A COMPLEX GUTTER CAST FROM THE UPPER ORDOVICIAN (CINCINNATIAN) KOPE FORMATION, NORTHERN KENTUCKY


LESLIE, Caitlin E.1, VIDETICH, Patricia E.2 and DAVIS, Adam J.1, (1)Geology Department, Baylor University, One Bear Place #97354, Waco, TX 76798, (2)Geology Department, Grand Valley State University, 1 Campus Drive, Allendale, MI 49401, Caitlin_Leslie@baylor.edu

An unusual gutter cast was collected from the Cincinnatian (Upper Ordovician) Kope Formation in northern Kentucky. Gutter casts in the Kope are interpreted to have formed on a paleo seafloor by scouring and infilling during large storms, possibly hurricanes. This gutter cast contains a second (inner) gutter cast, which contains two cephalopods with their long axes oriented parallel to the long axis of the structure and to a hypothesized sea floor current. Although such “composite gutter casts” have been reported in the literature, we believe oriented cephalopods in a gutter cast are unreported. Brachiopods, echinoderms, crinoid stems, and trilobite fragments with minor amounts of fine clastics are found in the lag deposits of both the inner and outer gutter casts. Both cephalopods are infilled with a bladed calcite rim overlain by calcite spar with the larger cephalopod partially infilled with lime mud at the anterior end, hypothesized to have faced up current. Staining with potassium ferrocyanide indicates both generations of cement and lime mud are iron-rich.
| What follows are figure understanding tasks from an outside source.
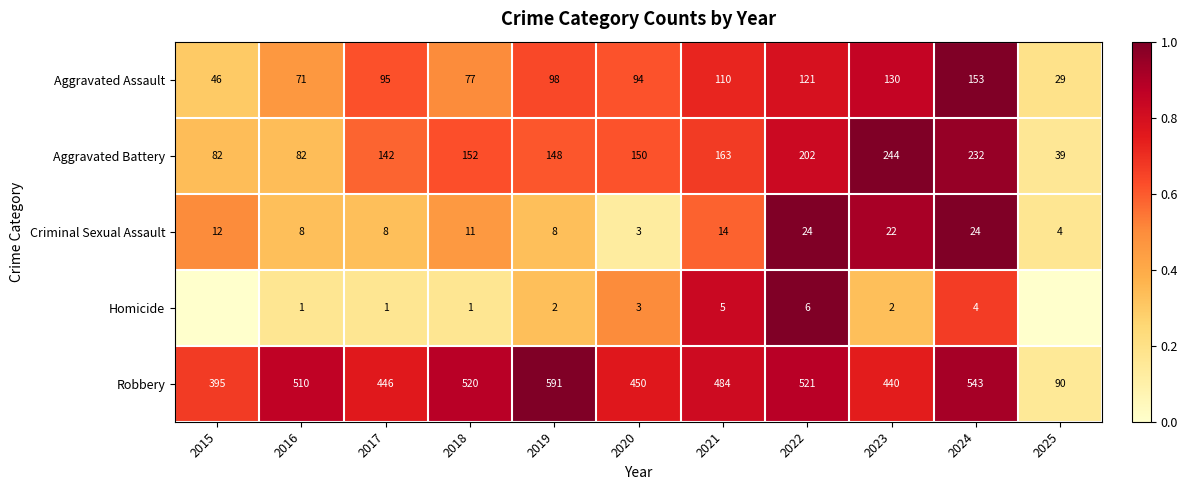

Between 2019 and 2022, which is larger?

2022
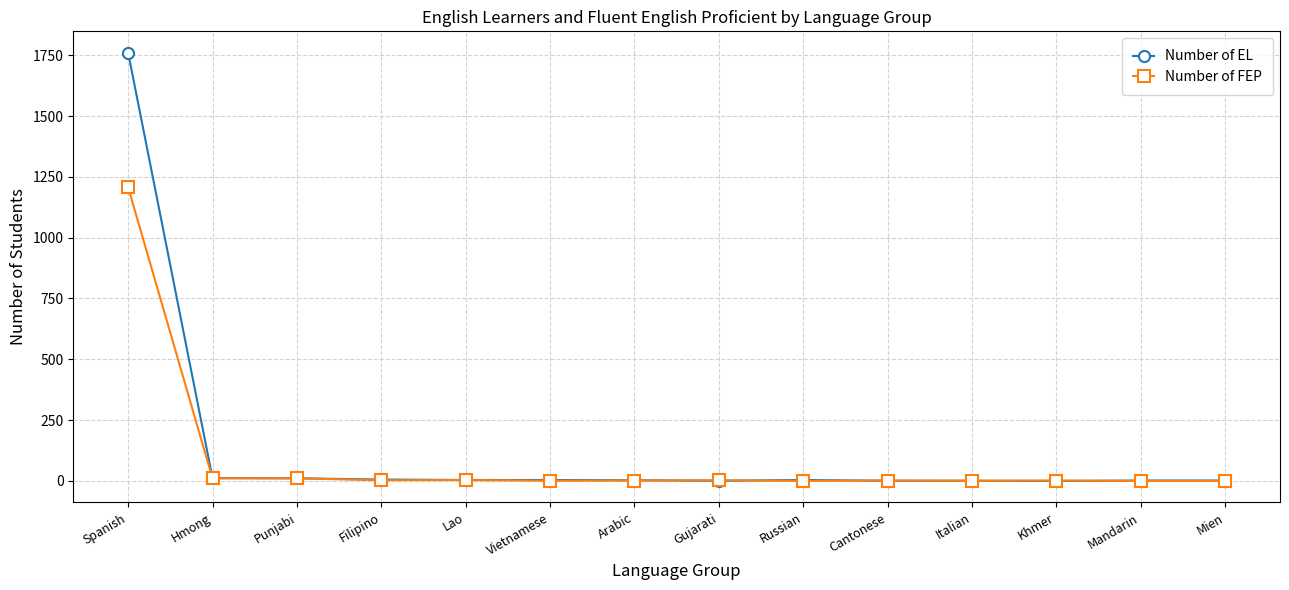

What is the difference between the second highest and minimum values in the Number of FEP series?

11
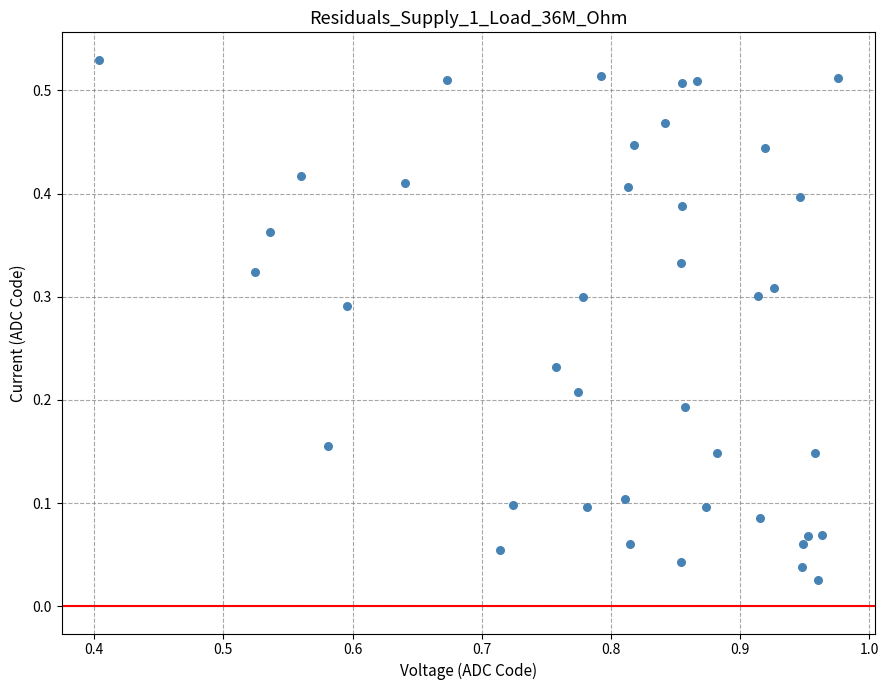

What is the range of X values (max minus min)?

0.6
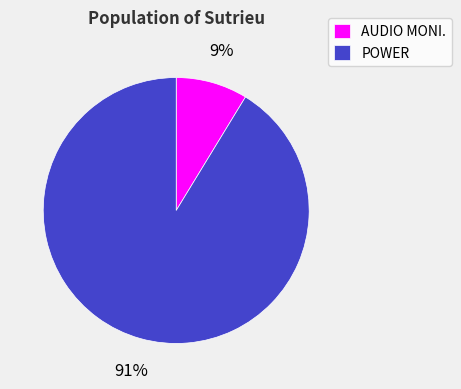

How many slices are in this pie chart?

2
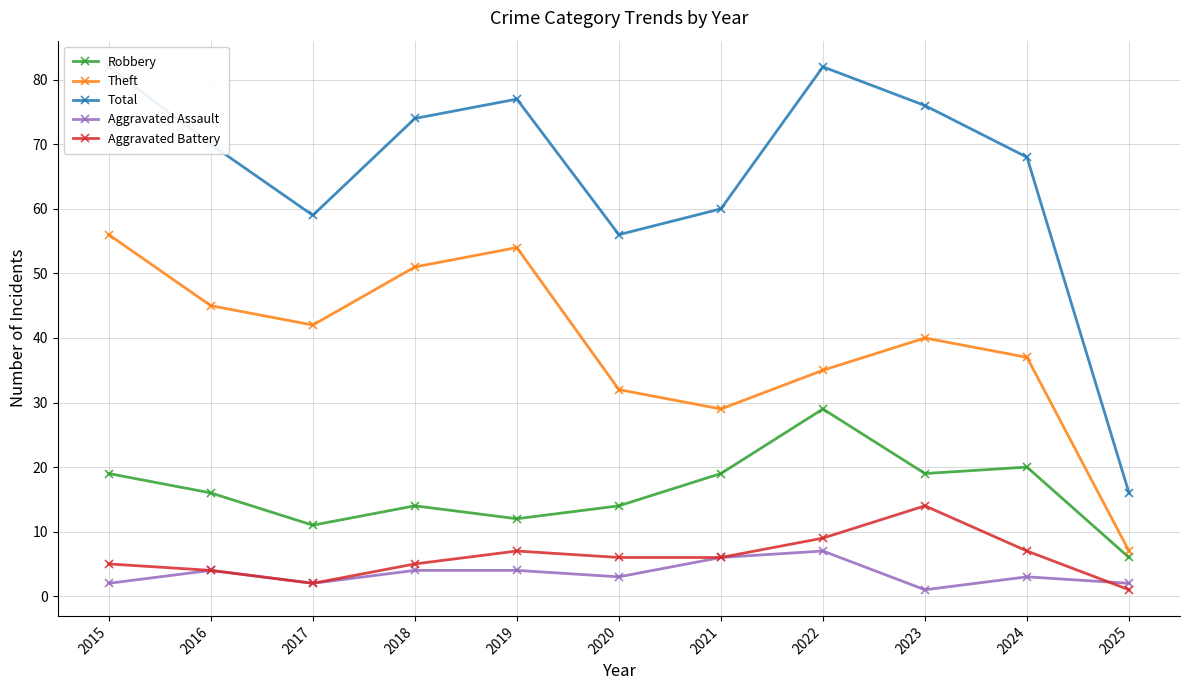

How many interior local peaks does the Total series have?

2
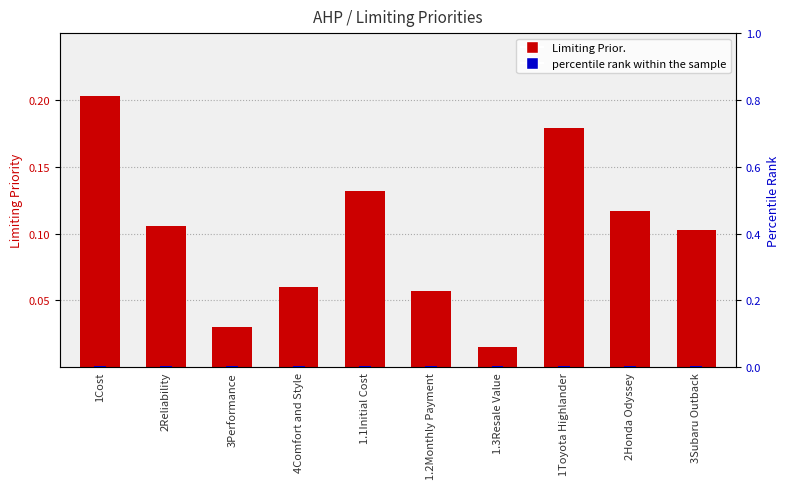

Which category has the highest value in the percentile rank series?

1Cost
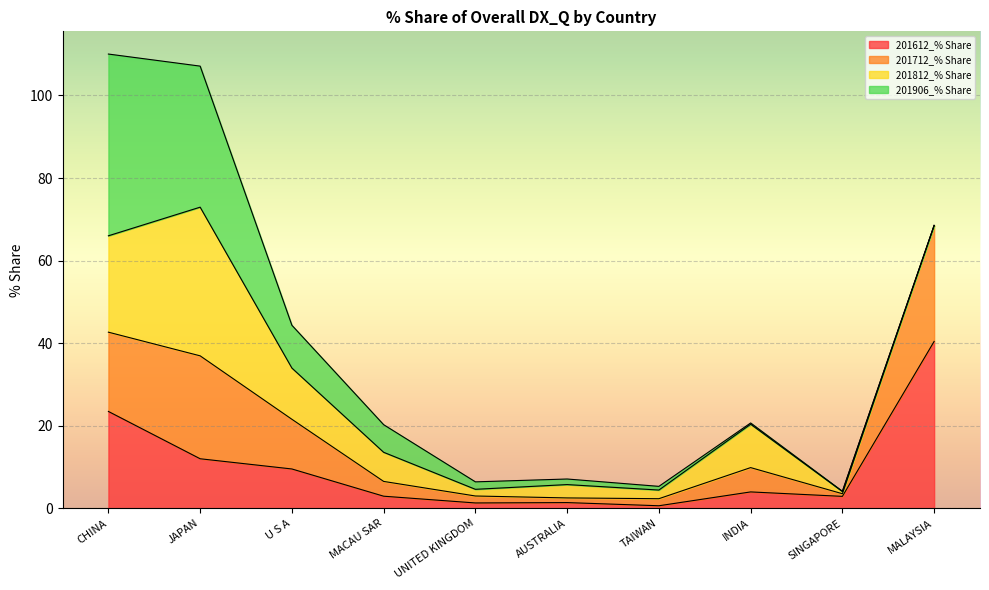

What is the maximum value for 201612_% Share?

40.4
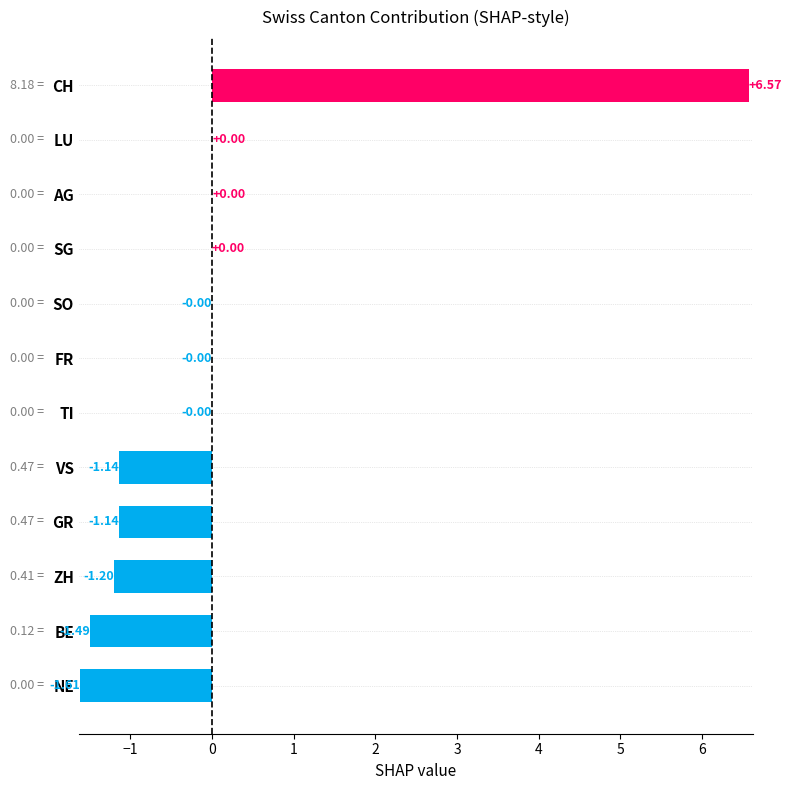

Which label corresponds to the largest value in the chart?

CH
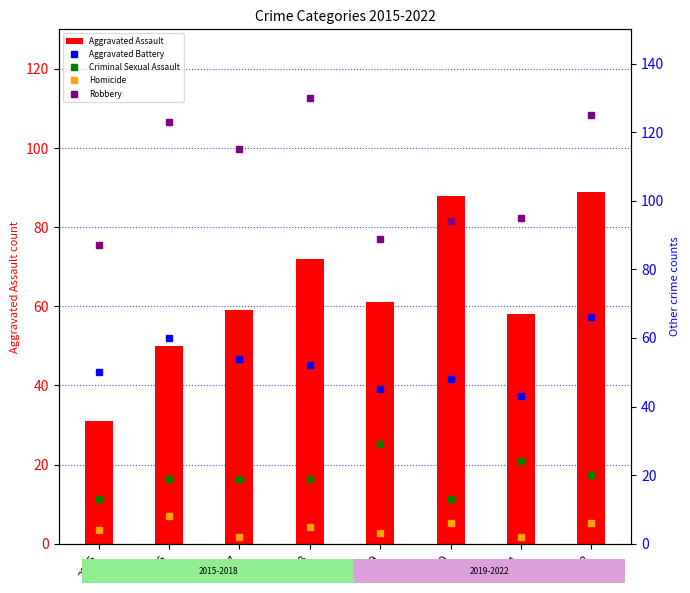

Reading left to right, extract all data points from this chart.

Aggravated Assault: 31	50	59	72	61	88	58	89
Aggravated Battery: 50	60	54	52	45	48	43	66
Criminal Sexual Assault: 13	19	19	19	29	13	24	20
Homicide: 4	8	2	5	3	6	2	6
Robbery: 87	123	115	130	89	94	95	125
Oxygen and carbon isotopic data for lime mud surrounding the cephalopods in the inner gutter cast (δ13C, -0.85 to -0.97‰ PDB; δ18O, -5.82 to -6.01‰) and calcite cement (δ13C, +0.42 to +0.75‰; δ18O, -4.93 to -5.95‰) infilling the intraparticle porosity in the cephalopods indicate different sources of carbon and oxygen with the cement generally more positive in both isotopes than the lime mud. High iron content in the bladed cement likely negates a submarine origin for it. Instead, the bladed rim is interpreted to have formed in a freshwater phreatic environment in which iron-rich groundwater flowed through the structure. The overlying blocky calcite spar is interpreted to have formed in a deep burial environment. δ18O of the calcite cement may reflect a mix of the two cement types with the less negative values representing cement precipitation in the freshwater phreatic. Perhaps the lime mud recrystallized in the deep burial environment as suggested by its iron content and δ18O, which is approximately equivalent to the most negative δ18O in the cement. δ13C indicates at least two different sources of carbon for the lime mud and cement.